Michael: It depends upon the industry and it depends upon our dollar call. If the dollar remains very firm, it is going to impact on Canadian business profits, depending upon the industry. But if the Canadian dollar weakens–let's say it drifts to 75¢–Canadian companies will start to benefit again.

Lundquist: We expect most of the larger, more established REITs and business trusts to continue to produce modestly higher distributable cash levels. These gains are likely to be in the single digits. The oil and resource trusts are less predictable; distributable cash will be largely dictated by changes in the selling price of the underlying commodity.

Canadian Business: Are there specific Canadian stocks you can mention that reflect your investment strategy?
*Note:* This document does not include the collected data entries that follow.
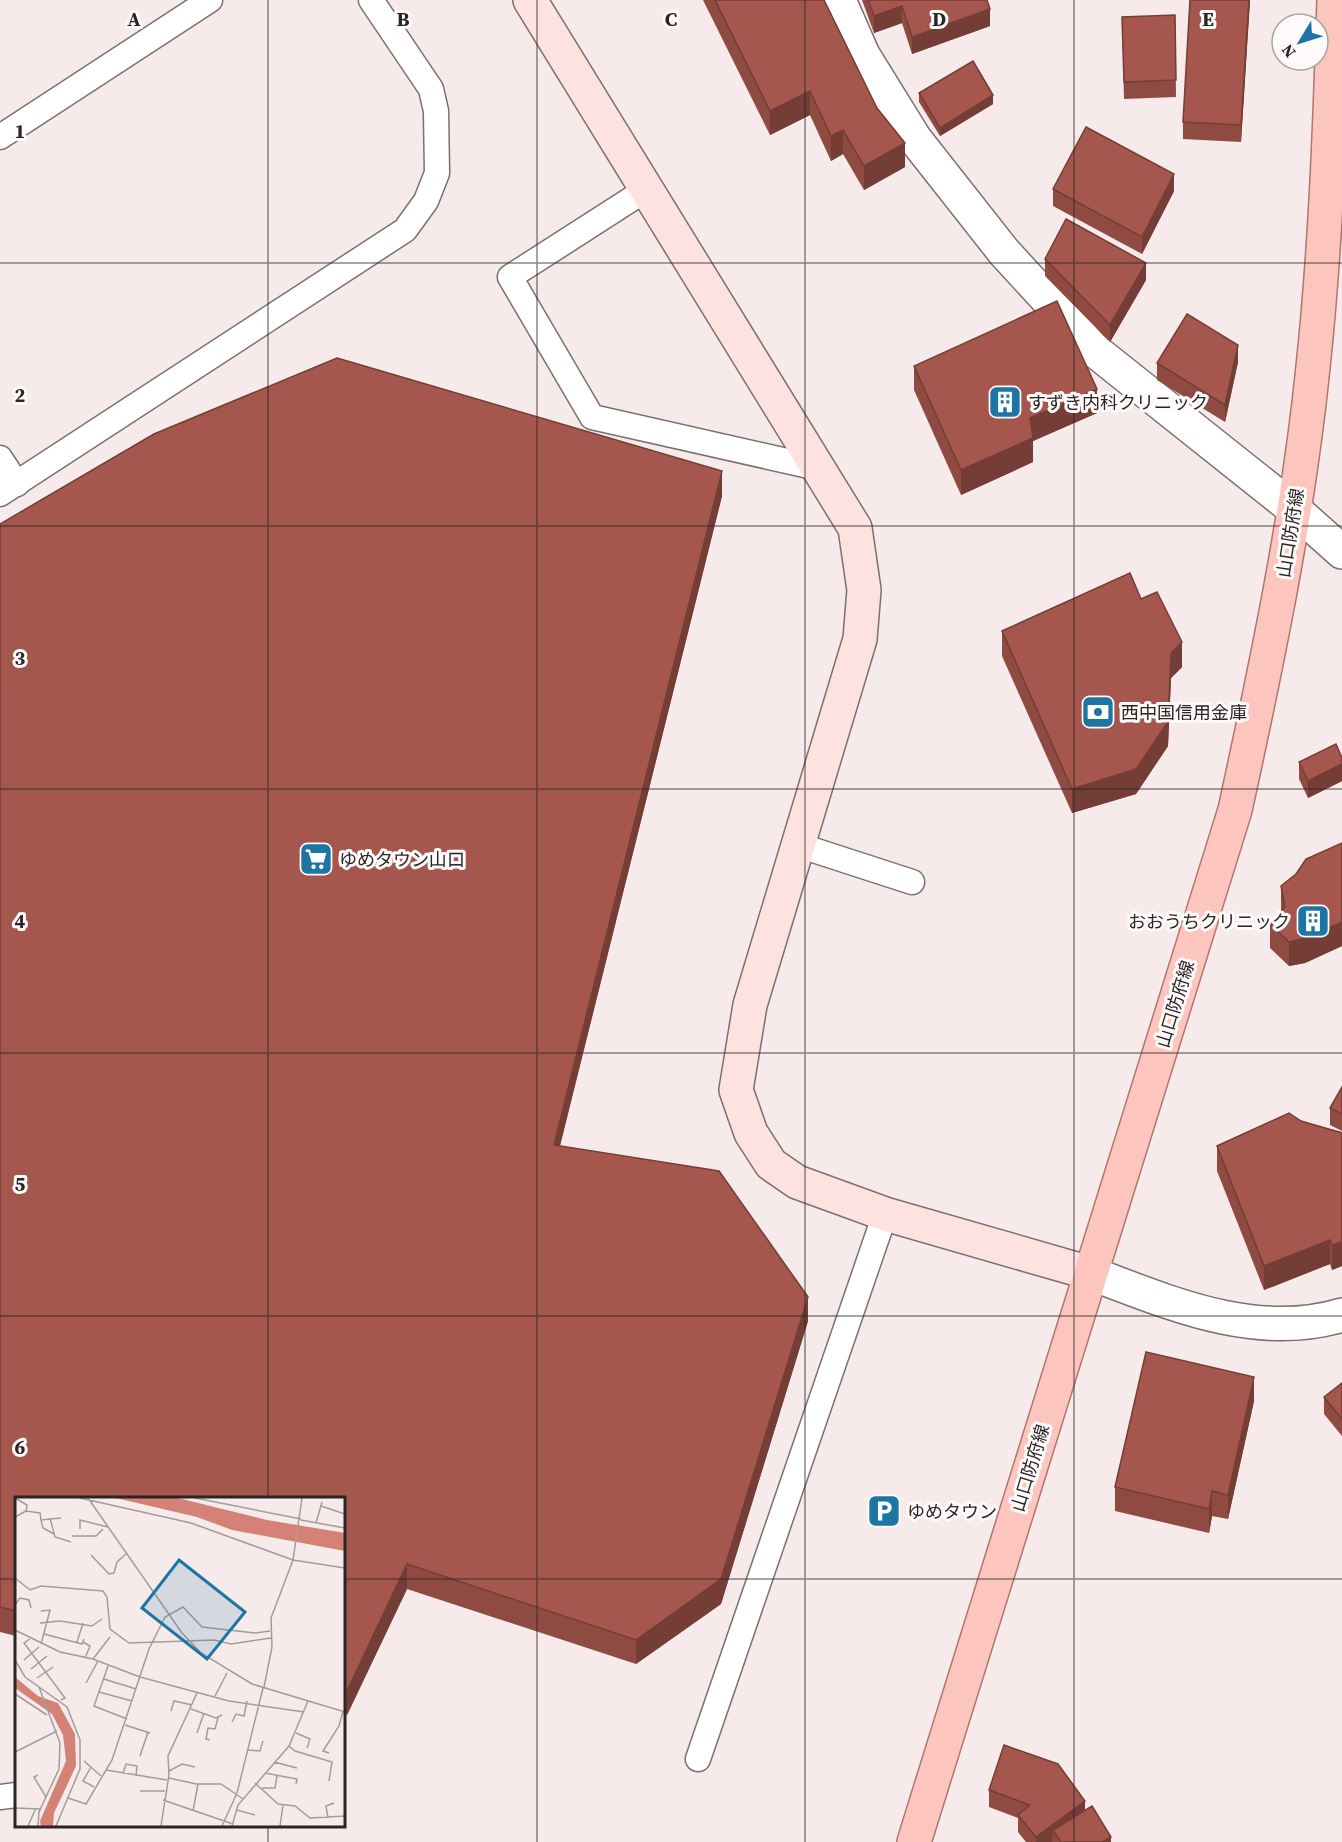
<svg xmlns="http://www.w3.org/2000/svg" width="1342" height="1842" viewBox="0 0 1342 1842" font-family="'Source Serif 4','Noto Sans JP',serif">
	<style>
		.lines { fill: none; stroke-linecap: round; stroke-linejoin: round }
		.lane-casing { stroke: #7a716f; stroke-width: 27 }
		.street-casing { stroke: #7a716f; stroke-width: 36 }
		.secondary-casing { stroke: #7a716f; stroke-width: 36 }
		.primary-casing { stroke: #b0756c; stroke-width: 36 }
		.lane { stroke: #fff; stroke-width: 24 }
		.street { stroke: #fff; stroke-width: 33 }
		.secondary { stroke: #fee2df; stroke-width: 33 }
		.primary { stroke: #fcc6be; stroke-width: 33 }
		.wall { fill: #8f4b42 }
		.shaded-wall { fill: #743d36 }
		.building { fill: #a6574d; stroke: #743d36; stroke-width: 1.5 }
		.grid { fill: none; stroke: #282524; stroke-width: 1.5; stroke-opacity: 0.55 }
		.labels { text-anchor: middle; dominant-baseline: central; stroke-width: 6; stroke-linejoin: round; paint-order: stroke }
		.poi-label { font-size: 18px; fill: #282524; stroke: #fefafa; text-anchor: start }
		.street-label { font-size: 18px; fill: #282524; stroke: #fefafa }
		.inset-road { fill: none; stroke: #a49c9b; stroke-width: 1.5 }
		.view { fill: #1d75a4; fill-opacity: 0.15; stroke: #1d75a4; stroke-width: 3 }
		.inset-edge { fill: none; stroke: #282524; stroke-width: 3 }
		.grid-label { font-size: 20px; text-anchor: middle; font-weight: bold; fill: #282524; stroke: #fefafa; stroke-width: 6; stroke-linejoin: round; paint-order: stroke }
	</style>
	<rect width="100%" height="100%" fill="#f6ebea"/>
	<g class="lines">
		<g class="lane-casing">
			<g id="lane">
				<path d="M0,137L210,0"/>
				<path d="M647,189L510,277L592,417L818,468"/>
				<path d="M0,458L17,484"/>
				<path d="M0,494L405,230L426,201L437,173L436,111L431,89L371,0"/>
				<path d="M798,845L912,882"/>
				<path d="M698,1759L885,1214"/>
				<path d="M0,1797L16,1795"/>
			</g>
		</g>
		<g class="street-casing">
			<g id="street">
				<path d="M839,0L863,55L915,139L1004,252L1094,350L1295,510L1342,552"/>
				<path d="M1090,1273C1170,1303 1255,1341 1342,1315"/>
			</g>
		</g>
		<g class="secondary-casing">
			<path id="secondary" d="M530,0L855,528L864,590L860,639L750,1005L736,1090L751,1133L771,1164L797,1182L885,1214L1090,1273"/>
		</g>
		<g class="primary-casing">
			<path id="primary" d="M914,1842L1235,810C1267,663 1298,516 1313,367C1326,245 1330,123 1334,0"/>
		</g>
		<use href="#lane" class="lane"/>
		<use href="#street" class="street"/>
		<use href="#secondary" class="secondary"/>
		<use href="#primary" class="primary"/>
	</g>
	<g class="wall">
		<path d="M703,0H824L905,167L864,190L843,154L831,161L810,115L770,135Z"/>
		<path d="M862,0H987L990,26L912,54L902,23L874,33Z"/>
		<path d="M1250,0L1241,142L1183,139V122Z"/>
		<path d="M1175,15L1176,97L1124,99L1122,17Z"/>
		<path d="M919,93L993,104L940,136L919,102Z"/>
		<path d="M1053,189L1174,191L1142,254L1053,206Z"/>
		<path d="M1045,259L1146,280L1110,342L1045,276Z"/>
		<path d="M1238,362L1225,422L1157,380V363Z"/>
		<path d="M914,366L1097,413L1033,441V462L961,495L914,390Z"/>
		<path d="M722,496L560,1146L808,1321L721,1604L636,1664L407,1589L347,1715L344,1714V1498H16V1636L0,1632V524Z"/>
		<path d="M1141,599L1182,667L1171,678L1168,746L1136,794L1072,813L1002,656V631Z"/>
		<path d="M1342,758V781L1308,798L1299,779V762Z"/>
		<path d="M1342,843V946L1305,963L1289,966L1270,948V924L1281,911V886L1296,874Z"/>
		<path d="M1342,1087V1131L1330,1125V1108Z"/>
		<path d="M1301,1121L1342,1132V1266L1332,1270L1330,1264L1264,1290L1217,1171V1146Z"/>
		<path d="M1342,1383V1436L1324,1414V1397Z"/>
		<path d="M1254,1401L1228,1519L1212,1516L1209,1533L1115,1511V1487Z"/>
		<path d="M989,1790L1085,1810L1111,1842H1026L1018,1832V1818L989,1807Z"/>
	</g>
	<g class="shaded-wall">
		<path d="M1249,0H1250L1241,142V125Z"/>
		<path d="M902,6V23L874,33V16Z"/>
		<path d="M990,9V26L912,54V37Z"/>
		<path d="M810,91V115L770,135V111Z"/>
		<path d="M993,95V104L940,136V128Z"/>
		<path d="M843,130V154L831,161V136Z"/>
		<path d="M905,143V167L864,190V166Z"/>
		<path d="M1174,174V191L1142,254V237Z"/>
		<path d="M1146,263V280L1110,342V325Z"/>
		<path d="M1238,345V362L1225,422V405Z"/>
		<path d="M1097,389V413L1033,441V462L961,495V470L1030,418Z"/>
		<path d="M722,471V496L554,1169V1145Z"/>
		<path d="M1182,642V667L1171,678L1168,746L1136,794L1072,813V789L1171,653Z"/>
		<path d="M1342,764V781L1308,798V781Z"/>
		<path d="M1342,922V946L1305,963L1289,966V942Z"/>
		<path d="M1330,1240V1264L1264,1290V1266Z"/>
		<path d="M1342,1242V1266L1332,1270V1245Z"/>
		<path d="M808,1297V1321L721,1604L636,1664V1640Z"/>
		<path d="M1254,1377V1401L1228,1519V1495Z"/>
		<path d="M1212,1491V1516L1209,1533V1509Z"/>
		<path d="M407,1564V1589L347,1715V1691Z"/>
		<path d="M1085,1801V1818L1053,1830L1052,1842H1036V1837Z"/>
		<path d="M1111,1837V1842H1102Z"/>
	</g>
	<g class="building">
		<path d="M715,0H824L877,108L905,143L864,166L843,130L831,136L810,91L770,111Z"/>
		<path d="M868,0H987L990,9L912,37L902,6L874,16Z"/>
		<path d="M1190,0H1249L1241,125L1183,122Z"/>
		<path d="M1175,15L1176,80L1124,82L1122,17Z"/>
		<path d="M973,61L993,95L940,128L919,93Z"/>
		<path d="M1086,127L1174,174L1142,237L1053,189Z"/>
		<path d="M1066,219L1146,263L1110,325L1045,259Z"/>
		<path d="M1057,301L1097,389L1030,418L1033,438L961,470L914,366Z"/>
		<path d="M1187,314L1238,345L1225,405L1157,363Z"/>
		<path d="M337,358L722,471L554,1145L719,1171L808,1297L721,1579L636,1640L407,1564L347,1691L344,1690V1498H16V1611L0,1607V524L154,434Z"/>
		<path d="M1130,573L1141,599L1157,592L1182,642L1171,653L1168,722L1136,769L1072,789L1002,631Z"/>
		<path d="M1336,744L1342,758V764L1308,781L1299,762Z"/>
		<path d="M1342,843V922L1305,938L1289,942L1270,924L1285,907L1281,886L1296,874L1306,859Z"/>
		<path d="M1342,1087V1114L1330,1108Z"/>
		<path d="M1289,1113L1301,1121L1342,1133V1242L1332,1245L1330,1240L1264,1266L1217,1146Z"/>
		<path d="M1146,1352L1254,1377L1228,1495L1212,1491L1209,1509L1115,1487Z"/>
		<path d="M1342,1383V1419L1324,1397Z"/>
		<path d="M1004,1745L1058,1764L1085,1801L1036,1837L1018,1815L1030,1805L989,1790Z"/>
		<path d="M1092,1806L1111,1837L1102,1842H1061L1053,1830Z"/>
	</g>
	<path class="grid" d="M268,0V1498M537,0V1842M805,0V1842M1074,0V1842M0,263H1342M0,526H1342M0,789H1342M0,1053H1342M0,1316H1342M0,1579H16M344,1579H1342M268,1826V1842"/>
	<defs>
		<g id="building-square" transform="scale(1.725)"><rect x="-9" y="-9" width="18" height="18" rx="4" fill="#1d75a4" stroke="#fefafa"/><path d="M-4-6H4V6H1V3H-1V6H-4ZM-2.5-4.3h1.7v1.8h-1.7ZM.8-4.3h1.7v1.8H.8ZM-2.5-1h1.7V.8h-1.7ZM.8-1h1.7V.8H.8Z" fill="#fff"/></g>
		<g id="bank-square" transform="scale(1.725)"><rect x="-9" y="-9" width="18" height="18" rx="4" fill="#1d75a4" stroke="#fefafa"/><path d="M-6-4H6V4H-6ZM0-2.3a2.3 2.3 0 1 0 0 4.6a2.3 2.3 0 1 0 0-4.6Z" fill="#fff"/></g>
		<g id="supermarket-square" transform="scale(1.725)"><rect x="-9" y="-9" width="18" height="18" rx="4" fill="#1d75a4" stroke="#fefafa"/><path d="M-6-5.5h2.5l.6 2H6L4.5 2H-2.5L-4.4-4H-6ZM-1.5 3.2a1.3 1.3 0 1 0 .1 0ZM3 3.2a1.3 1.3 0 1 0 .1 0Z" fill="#fff"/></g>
		<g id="parking-square" transform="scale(1.725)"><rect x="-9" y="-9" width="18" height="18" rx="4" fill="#1d75a4" stroke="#fefafa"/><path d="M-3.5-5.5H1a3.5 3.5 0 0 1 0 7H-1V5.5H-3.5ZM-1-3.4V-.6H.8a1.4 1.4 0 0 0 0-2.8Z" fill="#fff"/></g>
	</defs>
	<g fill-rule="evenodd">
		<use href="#building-square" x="1005" y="402"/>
		<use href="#bank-square" x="1098" y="712"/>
		<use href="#supermarket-square" x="316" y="859"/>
		<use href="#building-square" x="1313" y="921"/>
		<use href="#parking-square" x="884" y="1511"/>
	</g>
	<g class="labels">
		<g class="poi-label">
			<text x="1028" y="402">すずき内科クリニック</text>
			<text x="1121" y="712">西中国信用金庫</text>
			<text x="339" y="859">ゆめタウン山口</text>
			<text x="1290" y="921" text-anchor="end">おおうちクリニック</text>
			<text x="907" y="1511">ゆめタウン</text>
		</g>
		<g class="street-label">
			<text transform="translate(1290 533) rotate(-81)">山口防府線</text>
			<text transform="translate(1175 1004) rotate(-73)">山口防府線</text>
			<text transform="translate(1030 1468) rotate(-73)">山口防府線</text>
		</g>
	</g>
	<g transform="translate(15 1497)">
		<rect width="330" height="330" fill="#f6ebea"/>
		<path d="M101,1H163L252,23L330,36V54L217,33L182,20ZM0,180L23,199L43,206L60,237L61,269L39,316L38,329H26L25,324L51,264L48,238L37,217L0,191Z" fill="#d58276"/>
		<path class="inset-road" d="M0,1L12,8L11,14L0,20M65,1L176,26L278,63L330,71M73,1L167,136L186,156L237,187L330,215M180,1L286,22M306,9L330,17M11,14L25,16L26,23L46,21M35,21L40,40L56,45M26,23L28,31L39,37M286,23L330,31M301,26L307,5M65,32V23L93,30M57,39H81L88,32M76,58L94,77L99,76L102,65L112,56M0,81L15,93L26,89L88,94L92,100L95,132L114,146L199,143L216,147L256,141M0,108L5,101L14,103L16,111M26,114L35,113L26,147M25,126L45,124L77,129L87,122M0,133L45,155L78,162L125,180L214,204L289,215M29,137L67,147L69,142M15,142L9,146L50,201L46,203M62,145L68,126M68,145L75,149L70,161M78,162L95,140M0,163L10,180L24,190L45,246L44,272L24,315L23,329M9,163L24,150M93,169L79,209L112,222M16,172L32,159M22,181L38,170M89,182L121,192M71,186L83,164M24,190L52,210L65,243V272L41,329M249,190L257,150L256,121L278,63L287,1M84,195L117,204M0,197L32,218M200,199L212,176M176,212L201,221L207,218M156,214L159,204L177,208M217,225L221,217L229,219L232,204M110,228L135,236M182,236L189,216M281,236L295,242L292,251M195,243L191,242L193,231L200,232L203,221M274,249L280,254L317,265L314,284M233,253L245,254L248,244M0,255L42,234M314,256L308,254L324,229L328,214M125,259L133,235M69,264L86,279M259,265L282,271M76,270L68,284L79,290M91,273L152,283M154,274L167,267L180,270M250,276L282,282L281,287M108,277L111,267L122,269L121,279M23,278L19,280L31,300M154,281L181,287H206L228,302M240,286L263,307L280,309L295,321L330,319M247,291H260L262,279M125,294H150M53,301L71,307L97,263L134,152L150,120L168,110L187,130L240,136L255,134M148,303L218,327M0,311L25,312M222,313L240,318M178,314L183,287M313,321L311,309L319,306M13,329L21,311M146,329L154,278L153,259L182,196M207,329L222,296L248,191M217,329L223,308L274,249L293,204M265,329L268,308"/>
		<path class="view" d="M164,63L230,115L192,162L127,111Z"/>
		<rect width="330" height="330" class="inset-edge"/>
	</g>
	<g class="grid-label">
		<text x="134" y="26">A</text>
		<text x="403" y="26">B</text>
		<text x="671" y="26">C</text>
		<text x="939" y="26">D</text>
		<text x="1208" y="26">E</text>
		<text x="20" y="138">1</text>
		<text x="20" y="402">2</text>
		<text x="20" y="665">3</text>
		<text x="20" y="928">4</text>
		<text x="20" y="1191">5</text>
		<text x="20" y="1454">6</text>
	</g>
	<g transform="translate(1300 42) rotate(232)"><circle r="28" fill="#fefafa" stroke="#a8a5a4" stroke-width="1.5"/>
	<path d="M0-4.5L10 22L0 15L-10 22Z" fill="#1d75a4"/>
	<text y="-9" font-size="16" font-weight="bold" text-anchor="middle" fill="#282524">N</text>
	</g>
</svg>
Peterson: We have been adding to Loblaws and George Weston, as they are well-managed, with a track record of steady growth. Valuations have been contained in the past few months due to weak food prices and the impact of the low-carb craze on bakeries. On the energy side, we find some of the service companies particularly appealing, such as Ensign Resource Service Group and CHC Helicopter. For financial stocks, there are more opportunities for insurance companies to add value than for the large banks. Manulife generates shareholder value with its good track record of growing through acquisitions, and they are in a good position to benefit from their international exposure.

Butler: Here are three examples that reflect our forward-looking value management style of investing. The first is Kingsway Financial Services. Its primary business is specialty insurance, such as insuring automobiles for drivers that do not meet the criteria for coverage by standard automobile insurers. We have owned the stock since 2000. The firm has grown rapidly and now has 80% of its business in the U.S. Another example is Reitmans. It's a specialty fashion retailer with over 800 stores in Canada. The company has a very clean balance sheet, lots of cash and virtually no debt. Finally, there's CP Ships, one of the pre-eminent container shipping companies. [They] announced in 2004 that they would have to restate their earnings from 2001 to 2003. This resulted in a 40% drop in the share price, and we started to accumulate the stock. International trade is growing at twice the rate of growth as the economy, and shipyards are at capacity. We are confident the stock will regain some of its lustre.

Lundquist: Superior Plus Income Fund has been a large position [in our portfolio] for many years. We expect another good year as it continues to add value through both acquisition and cost-cutting. We also hold large positions in Davis + Henderson Income Fund and CML Healthcare Income Fund, both of which offer stable businesses with no material foreign currency exposure. Our top oil royalty trust is ARC Energy Trust, which is conservatively managed and financed. Our top REIT is RioCan, which offers strong cash flows, plus some growth potential from joint ventures and other initiatives.

Michael: If I had to give you any picks, they would be companies based in the U.S., because that's where we're finding the best value lately. For instance, we like a company out of Dublin, Ohio, called Dominion Homes. It builds lower-priced homes. The stock is down from US$40 to about US$20, but it's growing at a rate of about 20%. People are worried about a housing bust, but we think there is still more juice in the housing market. Another example would be Bon-Ton Department Stores. A lot of analysts are maybe a little too hard on retailers. We tend not to be so negative. Bon-Ton, which is usually the main department store in smaller U.S. markets, last year merged with another company. We expect to see economies of scale result from this merger. It's trading around book value. Bon-Ton is not followed by analysts, but it's a value story.